2. Automatic Shell Command Execution on Tool Initialization (CVE-2025-59536, CVSS Score: 8.7): This flaw permits the execution of arbitrary shell commands automatically upon tool initialization when a user starts Claude Code in an untrusted directory. The vulnerability was fixed in version 1.0.111, released in October 2025.
3. Information Disclosure via Project-Load Flow (CVE-2026-21852, CVSS Score: 5.3): This vulnerability in Claude Code’s project-load process allows a malicious repository to exfiltrate data, including Anthropic API keys. The issue was resolved in version 2.0.65, released in January 2026.
Anthropic’s advisory for CVE-2026-21852 highlights that if a user starts Claude Code in a repository controlled by an attacker, and the repository includes a settings file that sets `ANTHROPIC_BASE_URL` to an attacker-controlled endpoint, Claude Code would issue API requests before displaying the trust prompt. This behavior could potentially leak the user’s API keys.
In practical terms, merely opening a crafted repository could lead to the exfiltration of a developer’s active API key, redirection of authenticated API traffic to external infrastructure, and credential capture. Such exploitation could grant attackers deeper access to the victim’s AI infrastructure, including shared project files, cloud-stored data, and the ability to upload malicious content or incur unexpected API costs.

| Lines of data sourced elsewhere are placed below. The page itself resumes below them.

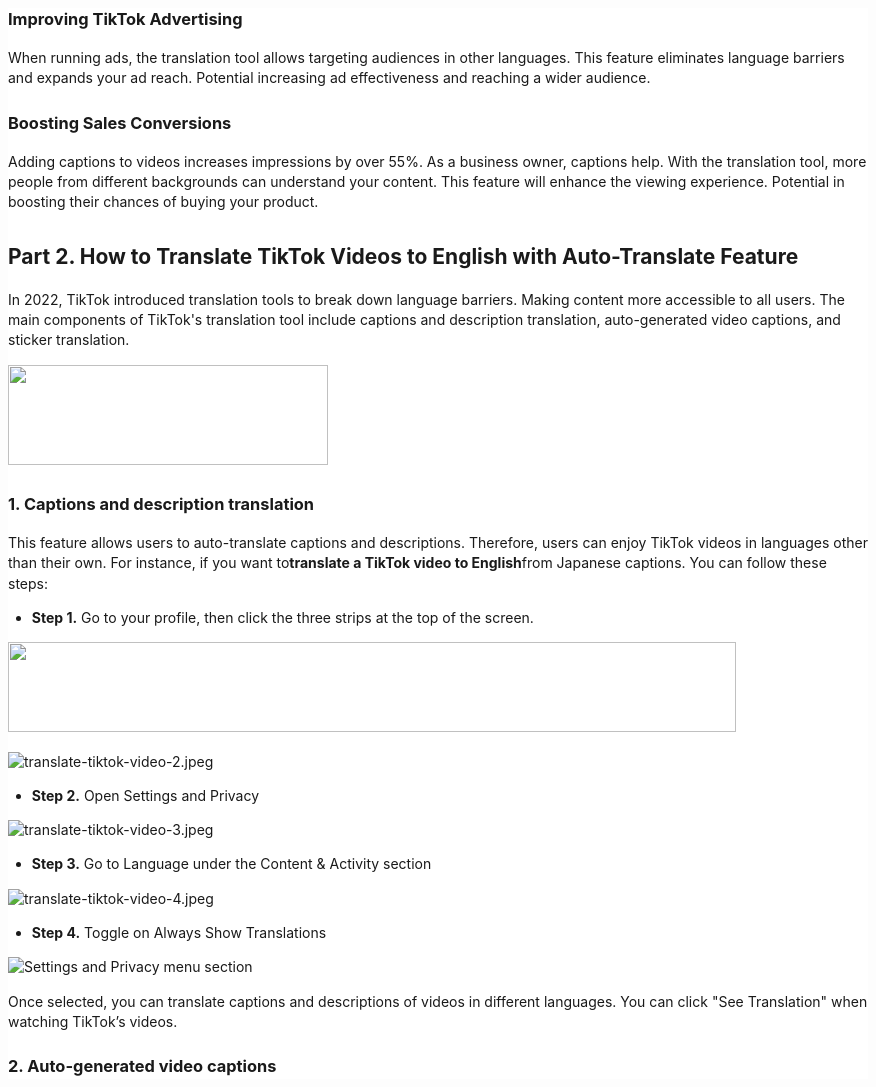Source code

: ### Improving TikTok Advertising

When running ads, the translation tool allows targeting audiences in other languages. This feature eliminates language barriers and expands your ad reach. Potential increasing ad effectiveness and reaching a wider audience.

### Boosting Sales Conversions

Adding captions to videos increases impressions by over 55%. As a business owner, captions help. With the translation tool, more people from different backgrounds can understand your content. This feature will enhance the viewing experience. Potential in boosting their chances of buying your product.

## Part 2. How to Translate TikTok Videos to English with Auto-Translate Feature

In 2022, TikTok introduced translation tools to break down language barriers. Making content more accessible to all users. The main components of TikTok's translation tool include captions and description translation, auto-generated video captions, and sticker translation.


<a href="https://godlikehost.sjv.io/c/5597632/1920054/21774" target="_top" id="1920054"><img src="//a.impactradius-go.com/display-ad/21774-1920054" border="0" alt="" width="320" height="100"/></a><img height="0" width="0" src="https://imp.pxf.io/i/5597632/1920054/21774" style="position:absolute;visibility:hidden;" border="0" />

### 1\. Captions and description translation

This feature allows users to auto-translate captions and descriptions. Therefore, users can enjoy TikTok videos in languages other than their own. For instance, if you want to**translate a TikTok video to English**from Japanese captions. You can follow these steps:

- **Step 1.** Go to your profile, then click the three strips at the top of the screen.


<a href="https://zonlipartnershipprogram.pxf.io/c/5597632/1596691/17882" target="_top" id="1596691"><img src="//a.impactradius-go.com/display-ad/17882-1596691" border="0" alt="" width="728" height="90"/></a><img height="0" width="0" src="https://imp.pxf.io/i/5597632/1596691/17882" style="position:absolute;visibility:hidden;" border="0" />

![translate-tiktok-video-2.jpeg](https://images.wondershare.com/virbo/article/2024/03/translate-tiktok-video-2.jpeg)

- **Step 2.** Open Settings and Privacy

![translate-tiktok-video-3.jpeg](https://images.wondershare.com/virbo/article/2024/03/translate-tiktok-video-3.jpeg)

- **Step 3.** Go to Language under the Content & Activity section

![translate-tiktok-video-4.jpeg](https://images.wondershare.com/virbo/article/2024/03/translate-tiktok-video-4.jpeg)

- **Step 4.** Toggle on Always Show Translations

![Settings and Privacy menu section](https://images.wondershare.com/virbo/article/2024/03/translate-tiktok-video-5.jpg)

Once selected, you can translate captions and descriptions of videos in different languages. You can click "See Translation" when watching TikTok’s videos.

### 2\. Auto-generated video captions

The first vulnerability allows for stealthy execution on a developer’s machine without any additional interaction beyond launching the project. Similarly, CVE-2025-59536 can be exploited by attackers to override explicit user approval prior to interacting with external tools and services through the Model Context Protocol (MCP). This is achieved by setting the `enableAllProjectMcpServers` option to true in the repository-defined configurations within `.mcp.json` and `.claude/settings.json` files.

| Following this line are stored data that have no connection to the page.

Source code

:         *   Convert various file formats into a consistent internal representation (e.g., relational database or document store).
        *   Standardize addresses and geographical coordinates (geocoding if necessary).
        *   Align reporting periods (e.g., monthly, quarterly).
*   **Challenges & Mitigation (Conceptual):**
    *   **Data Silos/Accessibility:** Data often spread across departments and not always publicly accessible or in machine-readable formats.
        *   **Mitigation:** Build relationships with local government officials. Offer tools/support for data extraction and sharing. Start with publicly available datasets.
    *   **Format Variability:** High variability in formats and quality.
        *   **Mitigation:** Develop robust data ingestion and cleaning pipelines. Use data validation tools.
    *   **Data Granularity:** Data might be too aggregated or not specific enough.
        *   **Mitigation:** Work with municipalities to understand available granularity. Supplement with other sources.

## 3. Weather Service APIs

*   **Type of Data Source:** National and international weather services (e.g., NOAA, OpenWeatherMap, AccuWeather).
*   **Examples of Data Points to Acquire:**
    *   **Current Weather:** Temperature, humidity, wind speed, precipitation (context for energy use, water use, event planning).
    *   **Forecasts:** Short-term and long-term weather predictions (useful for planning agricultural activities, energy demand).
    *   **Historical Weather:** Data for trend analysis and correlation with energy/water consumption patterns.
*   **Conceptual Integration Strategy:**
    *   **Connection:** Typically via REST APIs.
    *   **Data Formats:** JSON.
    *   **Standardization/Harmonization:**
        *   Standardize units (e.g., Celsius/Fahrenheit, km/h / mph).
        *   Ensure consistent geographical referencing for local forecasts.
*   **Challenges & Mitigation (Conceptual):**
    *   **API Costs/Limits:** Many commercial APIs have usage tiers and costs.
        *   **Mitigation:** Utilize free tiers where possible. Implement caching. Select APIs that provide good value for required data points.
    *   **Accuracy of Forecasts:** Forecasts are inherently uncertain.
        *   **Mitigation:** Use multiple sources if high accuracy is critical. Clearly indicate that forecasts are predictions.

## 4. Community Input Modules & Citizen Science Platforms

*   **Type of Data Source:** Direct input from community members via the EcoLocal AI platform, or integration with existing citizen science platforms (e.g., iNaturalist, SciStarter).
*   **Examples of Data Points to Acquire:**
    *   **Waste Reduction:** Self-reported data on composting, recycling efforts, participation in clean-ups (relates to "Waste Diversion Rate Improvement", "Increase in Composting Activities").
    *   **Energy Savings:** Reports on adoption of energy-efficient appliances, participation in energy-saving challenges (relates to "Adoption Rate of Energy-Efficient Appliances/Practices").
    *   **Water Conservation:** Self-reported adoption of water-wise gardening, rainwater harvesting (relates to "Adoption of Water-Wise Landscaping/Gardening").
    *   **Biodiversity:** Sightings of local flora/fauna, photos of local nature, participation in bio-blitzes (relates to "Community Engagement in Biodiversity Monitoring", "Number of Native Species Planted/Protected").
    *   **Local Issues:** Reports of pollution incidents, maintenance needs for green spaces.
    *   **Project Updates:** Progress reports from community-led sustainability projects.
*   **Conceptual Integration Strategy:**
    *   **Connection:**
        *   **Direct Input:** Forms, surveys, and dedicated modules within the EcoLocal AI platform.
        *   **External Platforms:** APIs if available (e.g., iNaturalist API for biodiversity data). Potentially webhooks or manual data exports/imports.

As AI-powered tools increasingly execute commands, initialize external integrations, and initiate network communication autonomously, configuration files effectively become part of the execution layer. This shift fundamentally alters the threat model, extending risks beyond running untrusted code to include opening untrusted projects. In AI-driven development environments, the supply chain begins not only with source code but also with the automation layers surrounding it.